Officials say two doctors at hospitals treating earthquake victims in Haiti’s capital of Port-au-Prince have been kidnapped, forcing one of the institutions to declare a two-day shutdown in protest
The abductions Tuesday and Wednesday dealt a major blow to attempts to control criminal violence that has threatened disaster response efforts in Port-au-Prince.
Dr. Workens Alexandre, who was seized, was among the country’s few orthopedic surgeons, desperately needed for quake victims with broken limbs. An official at the Bernard Mevs Hospital said 45 of the 48 quake victims being treated at the facility needed orthopedic surgery.
Gangs in the rough Martissant neighborhood on the capital’s outskirts had announced a truce earlier in the week to allow aid efforts to go through to the southwestern part of Haiti, which was hit hardest by Saturday’s earthquake.
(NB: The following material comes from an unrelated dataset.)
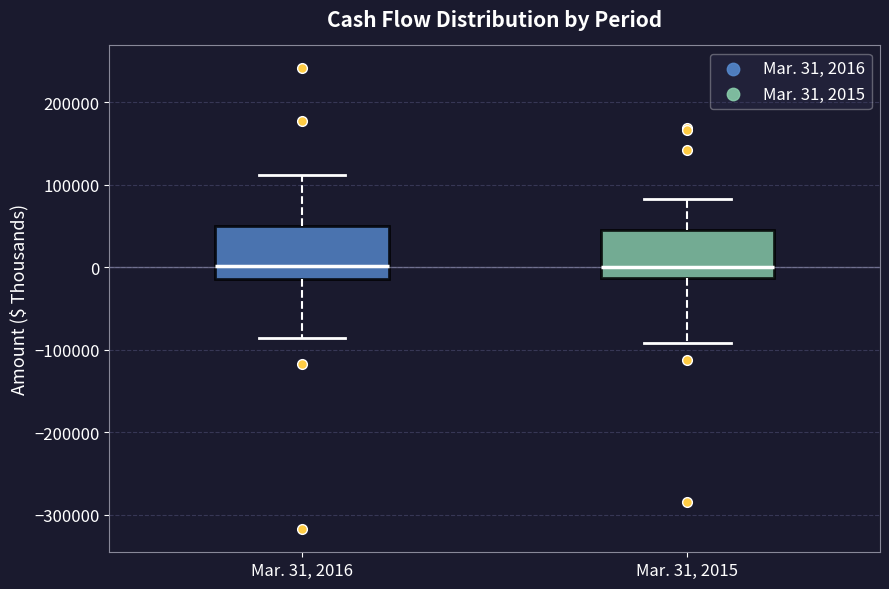

Reading left to right, read every box against the y-axis: the position of its median line, the range the box covers, and the ends of its whiskers. The values are not printed on the chart, so give them approximately, as read against the axis.

Mar. 31, 2016: median 0, box -10000 to 50000, whiskers -90000 to 110000
Mar. 31, 2015: median 0, box -10000 to 50000, whiskers -90000 to 80000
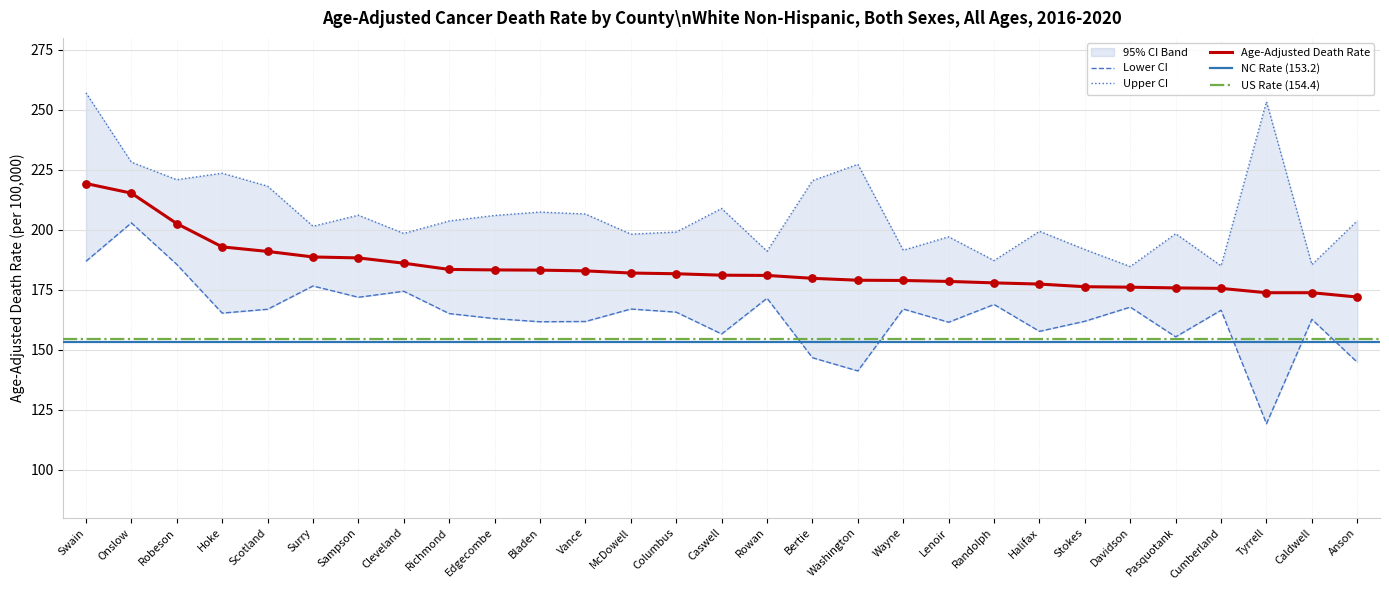

At which category is the sum across all series the highest?

Swain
It was unclear if those gangs were involved in the latest abductions, but the founder of the DASH network of affordable hospitals, Dr. Ronald La Roche, said criminals have engaged in kidnappings far beyond Martissant.
The Tuesday kidnapping of another doctor, an obstetrician who was on his way to perform an emergency cesarean delivery, occurred in Petionville, long considered one of the safer and wealthier areas of the capital. The doctor’s patient and her child both died due to the delay in treatment.
“We are furious at these people,” La Roche said of the kidnappers. “They are responsible for the death of this woman and her child.”
Of the supposed truce with gangs in Martissant, he said, “We cannot depend on that.”
“We feel that the gangsters are getting more daring,” said La Roche, whose network of eight hospitals and clinics were closing to nonemergency cases in protest of the kidnapping.
The DASH hospitals are treating 27 earthquake victims, and they — and any emergency cases — will continue to receive care.
Kidnappers have contacted the families of both doctors, but there is no information on ransom demands.
The official at the Bernard Mevs Hospital, who asked not to be identified because of safety concerns, said the problem has gotten so bad that a program has been set up so that doctors can stay in hospital rooms for two or three days to avoid the risk of travel.
The quake killed nearly 2,200 people and injured more than 12,000. The abductions in Port-au- Prince directly affect the transfer of patients from overwhelmed hospitals in the quake zone.
Prime Minister Ariel Henry, himself the former head of neurosurgery at Bernard Mevs Hospital, had already recognized that the government cannot depend on the gang truce.
“I have already given orders that for traveling from Port-au-Prince to the south, security be provided on the route from Martissant to the worst hit areas,” he said Wednesday.
Meanwhile a group of 18 Colombian volunteer search-and-rescue workers had to be escorted out of the quake-hit city of Jeremie under police protection after a rumor circulated that they had been involved in the July 7 assassination of President Jovenel Moise.
That killing, which is still unsolved, is suspected of being carried out by a group of Colombian mercenaries.
The Colombians rescuers had arrived only a day before. Local news outlets reported that a Jeremie city council member went on a radio station and incited people to go after the Colombian team, whose members had patches on their uniforms with the colors of the country’s flag. The rescuers took refuge at a civil defense office.
They were later taken to the local airport under police protection, said Wadson Montisino Cledanon, head of the Jeremie civil protection office.
This story has been edited to correct the spelling of the prime minister’s last name.